Low Carbohydrate Keto Diets Induce Insulin Resistance and Fatty Liver

Low carbohydrate high fat diets, which are now marketed as keto diets, have been around for a long time. Indeed, the "father" of the keto diet craze might well be considered Dr. Robert Atkins, a cardiologist who developed a low carbohydrate high fat diet in the late 1990's.

But well before the Atkins diet first appeared on the scene the use of ketogenic diets for clinical reasons has been around for over 70 years. The longest use of ketogenic diets has been in patients with medically intractable epilepsy. Infants who inherit a non-functional glucose transporter 1 (GLUT1) have severely impaired energy generation in the brain due to a lack of glucose transport. These infants are effectively treated with a ketogenic diet given that the ketones, acetoacetate and beta-hydroxybutyrate (BHB) freely enter the brain and can be used for energy production. Ketogenic diets have also been used in the clinical treatment of diabetes, cancer, Alzheimer disease, and Parkinson disease.

The current non-clinical setting for ketogenic diets is in the area of weight loss diets. However, as I reported earlier, long-term adherence to ketogenic diets may be associated with cardiac pathology:

KETO DIETS: BEWARE OF POTENTIAL CARDIAC PROBLEMS

Now another study has just been published demonstrating that keto diets are likely to induce fatty liver and resistance to the effects of insulin in the liver:

A low-carbohydrate diet induces hepatic insulin resistance and metabolic associated fatty liver disease in mice

Granted this study was carried out in laboratory animals, the results are, nonetheless, of potential significance in humans.

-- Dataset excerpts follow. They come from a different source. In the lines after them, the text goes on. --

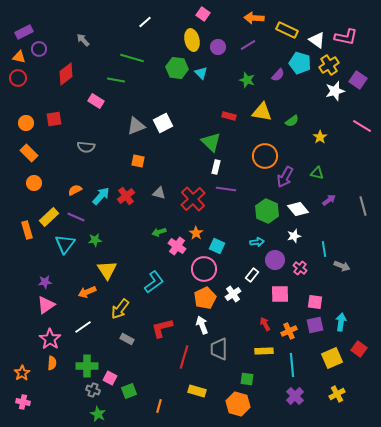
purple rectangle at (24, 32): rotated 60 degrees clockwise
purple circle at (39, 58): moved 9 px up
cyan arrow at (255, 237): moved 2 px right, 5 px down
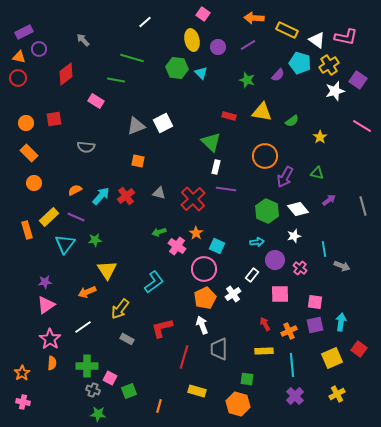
green star at (98, 414): rotated 21 degrees counterclockwise
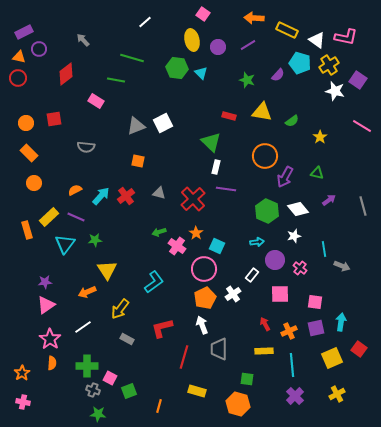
white star at (335, 91): rotated 30 degrees clockwise
purple square at (315, 325): moved 1 px right, 3 px down
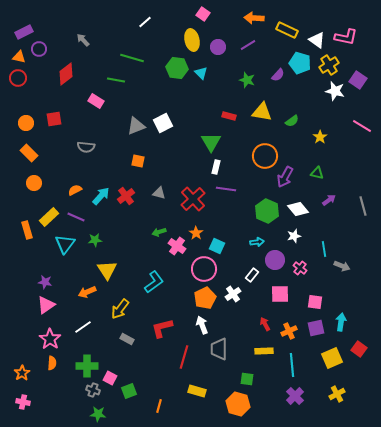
green triangle at (211, 142): rotated 15 degrees clockwise
purple star at (45, 282): rotated 16 degrees clockwise
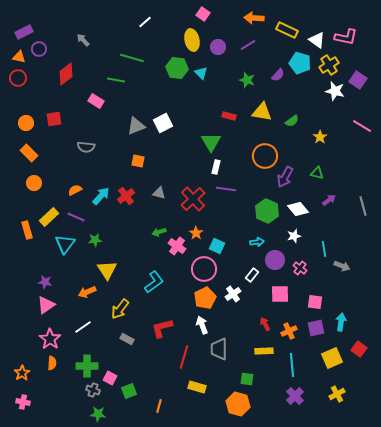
yellow rectangle at (197, 391): moved 4 px up
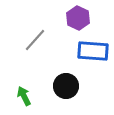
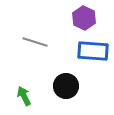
purple hexagon: moved 6 px right
gray line: moved 2 px down; rotated 65 degrees clockwise
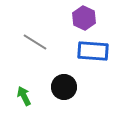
gray line: rotated 15 degrees clockwise
black circle: moved 2 px left, 1 px down
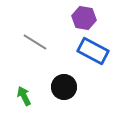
purple hexagon: rotated 15 degrees counterclockwise
blue rectangle: rotated 24 degrees clockwise
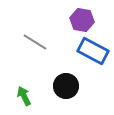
purple hexagon: moved 2 px left, 2 px down
black circle: moved 2 px right, 1 px up
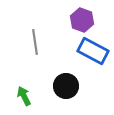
purple hexagon: rotated 10 degrees clockwise
gray line: rotated 50 degrees clockwise
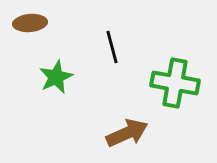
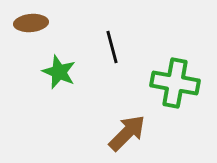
brown ellipse: moved 1 px right
green star: moved 3 px right, 5 px up; rotated 24 degrees counterclockwise
brown arrow: rotated 21 degrees counterclockwise
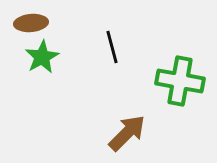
green star: moved 17 px left, 15 px up; rotated 20 degrees clockwise
green cross: moved 5 px right, 2 px up
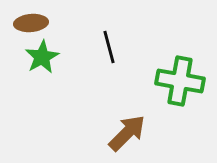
black line: moved 3 px left
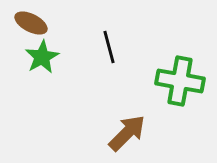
brown ellipse: rotated 32 degrees clockwise
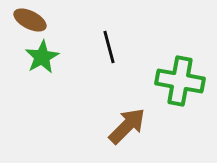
brown ellipse: moved 1 px left, 3 px up
brown arrow: moved 7 px up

Indeed, as pointed out by the authors of this study there are often differences in caloric content divided between protein, carbohydrate, and fat in ketogenic diets consumed by humans and those used in studies in laboratory mice. In humans the clinical use of ketogenic diets are restricted to total protein content of between 5% and 10% of total calories where a normal diet contains 15% to 20% of total calories. In rodent studies the most common ketogenic diets contain less than 5% of total calories from protein. Therefore, in the current study the researchers used ketogenic diets containing between 8% and 10% of total calories from protein as a means to ensure that the observations were due to low carbohydrate content, rather than due to protein restriction.

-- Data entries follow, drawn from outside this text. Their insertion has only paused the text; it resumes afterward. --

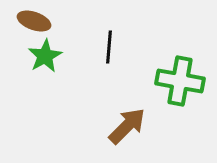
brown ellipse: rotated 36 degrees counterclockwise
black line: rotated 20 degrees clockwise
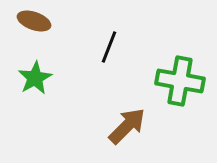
black line: rotated 16 degrees clockwise
green star: moved 10 px left, 22 px down
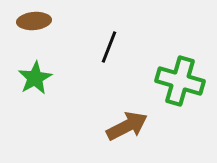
brown ellipse: rotated 24 degrees counterclockwise
green cross: rotated 6 degrees clockwise
brown arrow: rotated 18 degrees clockwise
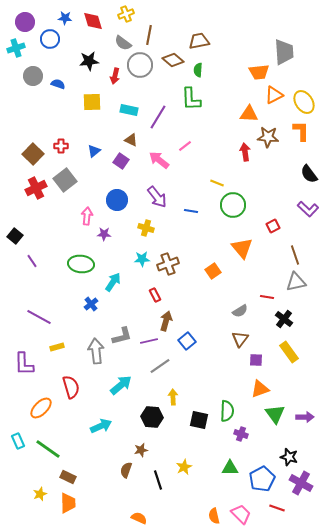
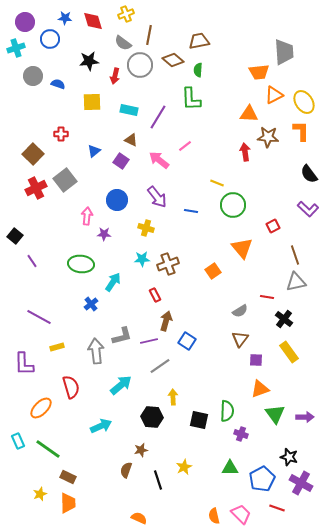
red cross at (61, 146): moved 12 px up
blue square at (187, 341): rotated 18 degrees counterclockwise
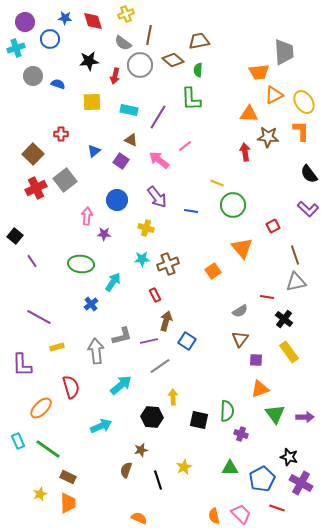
purple L-shape at (24, 364): moved 2 px left, 1 px down
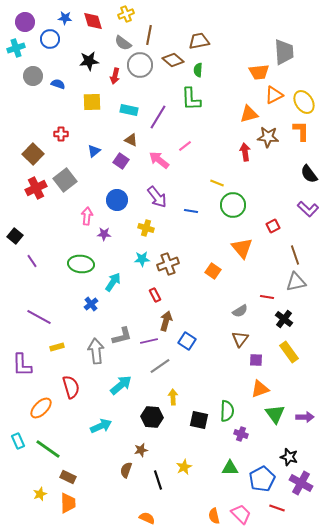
orange triangle at (249, 114): rotated 18 degrees counterclockwise
orange square at (213, 271): rotated 21 degrees counterclockwise
orange semicircle at (139, 518): moved 8 px right
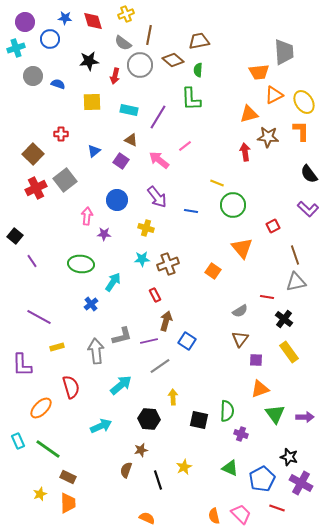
black hexagon at (152, 417): moved 3 px left, 2 px down
green triangle at (230, 468): rotated 24 degrees clockwise
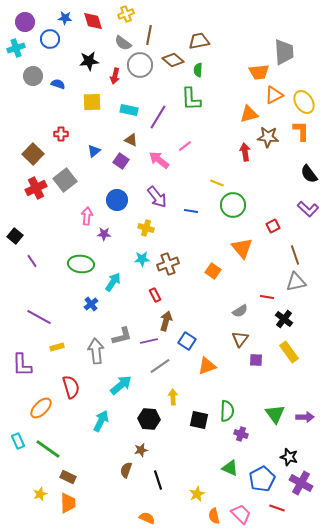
orange triangle at (260, 389): moved 53 px left, 23 px up
cyan arrow at (101, 426): moved 5 px up; rotated 40 degrees counterclockwise
yellow star at (184, 467): moved 13 px right, 27 px down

The published studies involved providing mice a standard diet of chow, or a high fat diet, or a ketogenic diet. The total caloric content of the ketogenic diet was 8.5% protein, 4.3% fibers, 79.1% fat, 4.3% ashes, and 3.8% carbohydrate. The total caloric content of the high-fat diet (HFD) 35% fat, 23.9% protein, 3% fibers, 5.7% ashes, and 23.2% carbohydrate. Now I will point out that the total calories of the HFD listed in this paper do not add up to 100% (only 90.8%) so not certain what was missing from their reporting.

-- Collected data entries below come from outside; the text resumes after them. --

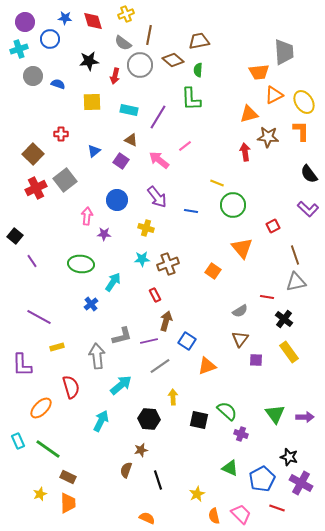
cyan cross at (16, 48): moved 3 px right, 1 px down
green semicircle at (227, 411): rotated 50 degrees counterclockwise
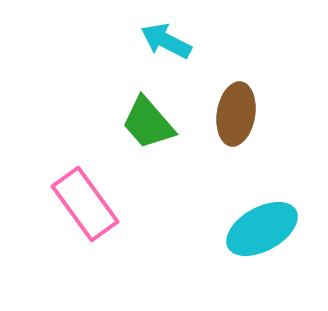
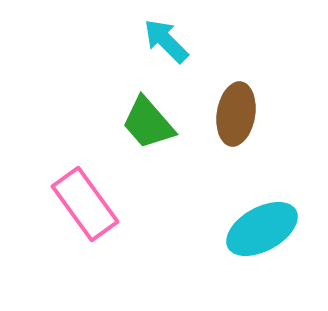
cyan arrow: rotated 18 degrees clockwise
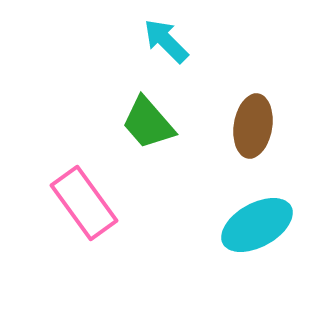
brown ellipse: moved 17 px right, 12 px down
pink rectangle: moved 1 px left, 1 px up
cyan ellipse: moved 5 px left, 4 px up
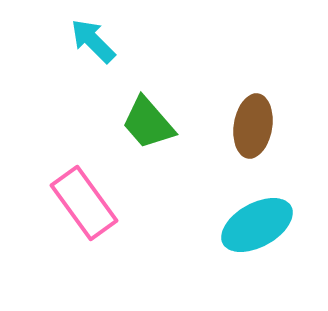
cyan arrow: moved 73 px left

Results from the study found that after three days on the ketogenic diet the mice had reduced body weight compared to chow and HFD mice. This is in line with what has been shown in other studies and compares to results of keto dieting by humans. After 16 weeks, mice on standard chow and those fed the ketogenic diet had similar body weight gain compared

to HFD mice. This result indicates that long term ketogenic dieting does not affect body weight in lean mice. In comparison the HFD mice exhibited significantly increased fat mass and liver mass as would be expected from this type of diet. However, the ketogenic diet led to significantly increased liver weight compared to chow-fed mice. In addition, the ketogenic diet resulted in increased hepatic lipid droplet accumulation demonstrating that the ketogenic diet accelerated diet-induced hepatic steatosis.

The development of hepatic steatosis is associated with increased liver inflammation and with impaired glucose metabolism. When fasting blood glucose levels were analyzed in the various feeding groups it was found that they were lower on the ketogenic diet compared to chow or HFD. However, following 3-7 days of feeding the ketogenic diet the mice had significantly impaired glucose tolerance compared to chow or HFD mice. After 5 or 16 weeks on the ketogenic diet the mice exhibited glucose intolerance, demonstrating that impaired glucose tolerance on a ketogenic diet is progressive and comparable to a that resulting from a high fat diet. Given that other studies have found that glucose intolerance is associated with sustained inflammation these researchers examined for the levels of various inflammation promoting molecules (cytokines). What they found was that plasma levels of interferon-gamma, interleukin-5 (IL-5), IL-6, and tumor necrosis factor-alpha were all markedly elevated in long

term ketogenic diet and HFD mice. Of significance was that only plasma IL-6 (an acute phase cytokine released by the liver) was also found significantly increased in short-term ketogenic diet mice. The pattern of these inflammatory cytokines was sustained in long-term ketogenic diet fed mice.

TAKE HOME: Whereas, the typical ketogenic diet has been shown to result in weight loss, hence the popularity of this type of diet, there needs to be caution with respect to potential complications related to glucose homeostasis which can lead to serious liver pathology.